While they are correct in stating that the risk of CHD over 10 yrs is <10% (low risk), a 52 year-old obese female with h/o HTN and ATYPICAL CHEST PAIN has an INTERMEDIATE likelihood of having obstructive CAD. A CT angiogram would be quite reasonable in this patient provided CAC score <400. No mention is made of CAC score but LAD had a complex calcified lesion that precluded evaluation of luminal stenosis. Even if the CT angiogram was accurate in diagnosing LAD stenosis, how would one have prevented a rare, but known, complication of invasive angiography? I think the authors' and the editorialists' comments are on target but for the wrong reason.

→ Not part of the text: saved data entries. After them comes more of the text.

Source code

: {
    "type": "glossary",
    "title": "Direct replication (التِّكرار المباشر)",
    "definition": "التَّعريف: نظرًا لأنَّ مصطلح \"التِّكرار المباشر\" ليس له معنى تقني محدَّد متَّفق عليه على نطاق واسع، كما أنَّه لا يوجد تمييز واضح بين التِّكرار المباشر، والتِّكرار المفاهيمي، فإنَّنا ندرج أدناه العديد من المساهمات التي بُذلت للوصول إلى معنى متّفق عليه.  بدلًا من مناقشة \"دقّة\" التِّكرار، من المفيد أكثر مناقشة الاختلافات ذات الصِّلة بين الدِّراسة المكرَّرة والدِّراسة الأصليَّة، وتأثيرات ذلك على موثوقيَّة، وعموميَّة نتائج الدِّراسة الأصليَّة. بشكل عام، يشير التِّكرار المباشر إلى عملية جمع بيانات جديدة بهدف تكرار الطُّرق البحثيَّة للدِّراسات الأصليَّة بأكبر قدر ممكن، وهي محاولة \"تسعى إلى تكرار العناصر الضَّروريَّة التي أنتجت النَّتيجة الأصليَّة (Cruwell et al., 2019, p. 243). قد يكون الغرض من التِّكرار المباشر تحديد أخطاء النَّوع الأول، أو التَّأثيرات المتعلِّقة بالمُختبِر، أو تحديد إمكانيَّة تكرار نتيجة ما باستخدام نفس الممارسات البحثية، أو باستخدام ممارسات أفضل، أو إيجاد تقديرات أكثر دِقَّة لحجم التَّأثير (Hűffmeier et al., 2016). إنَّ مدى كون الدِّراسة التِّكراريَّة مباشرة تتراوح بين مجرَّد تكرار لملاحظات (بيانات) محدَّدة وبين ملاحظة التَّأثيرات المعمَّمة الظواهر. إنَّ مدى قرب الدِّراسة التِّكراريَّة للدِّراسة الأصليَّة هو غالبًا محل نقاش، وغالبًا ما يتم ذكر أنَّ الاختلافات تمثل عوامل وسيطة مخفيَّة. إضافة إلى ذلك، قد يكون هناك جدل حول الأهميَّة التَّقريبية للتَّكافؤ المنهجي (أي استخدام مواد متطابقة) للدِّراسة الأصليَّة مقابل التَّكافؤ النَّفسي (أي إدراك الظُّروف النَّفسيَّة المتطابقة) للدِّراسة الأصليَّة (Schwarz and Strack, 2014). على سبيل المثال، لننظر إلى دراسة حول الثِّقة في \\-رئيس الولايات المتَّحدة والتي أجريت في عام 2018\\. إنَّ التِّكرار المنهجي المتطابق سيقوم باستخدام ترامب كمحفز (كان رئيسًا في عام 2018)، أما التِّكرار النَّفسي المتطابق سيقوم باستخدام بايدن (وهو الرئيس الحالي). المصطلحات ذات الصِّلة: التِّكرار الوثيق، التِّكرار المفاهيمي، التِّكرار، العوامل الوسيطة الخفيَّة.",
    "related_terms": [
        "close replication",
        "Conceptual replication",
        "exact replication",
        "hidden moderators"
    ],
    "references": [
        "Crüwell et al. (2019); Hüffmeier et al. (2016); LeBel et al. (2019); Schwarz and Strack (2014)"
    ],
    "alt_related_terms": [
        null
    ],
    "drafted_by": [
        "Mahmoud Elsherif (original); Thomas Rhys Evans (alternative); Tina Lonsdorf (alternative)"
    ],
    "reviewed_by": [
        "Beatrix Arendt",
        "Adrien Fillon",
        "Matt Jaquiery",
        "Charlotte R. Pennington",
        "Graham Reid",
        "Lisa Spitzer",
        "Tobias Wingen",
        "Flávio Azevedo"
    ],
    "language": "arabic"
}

I think CT angiogram is quite reasonable for someone with intermediate likelihood of CAD. The PPV of 90% and NPV of 98% of the test means that a positive test would increase the pretest probability from 30% to about 80% and a negative test would reduce the probability to under 2%. I would regard such a test to have clinically important diagnostic yield.
I’m sure similar unfortunate bad outcomes have occurred following “unneccesary caths” following false positive ETTs, MPIs, stress echos, etc. Coronary CTA is not the only noninvasive modality that may yield false positives. This case illustrates a complication of an invasive angiogram, a false positive CTA is not a complication.
Regarding the issue of CTAs reducing the number of “unneccesary caths”, an analysis from our institution found no effect from implimentation of CTAs on the diagnostic yield of invasive coronary angiograms.
I have seen cases in which patients were taken to the cath lab with out imaging or stess tests and they also had bad outcomes. If the CTAs are used appropriately, they can be beneficial. Any test can be used inapproiately. I do not believe it is just CTA that is the problem.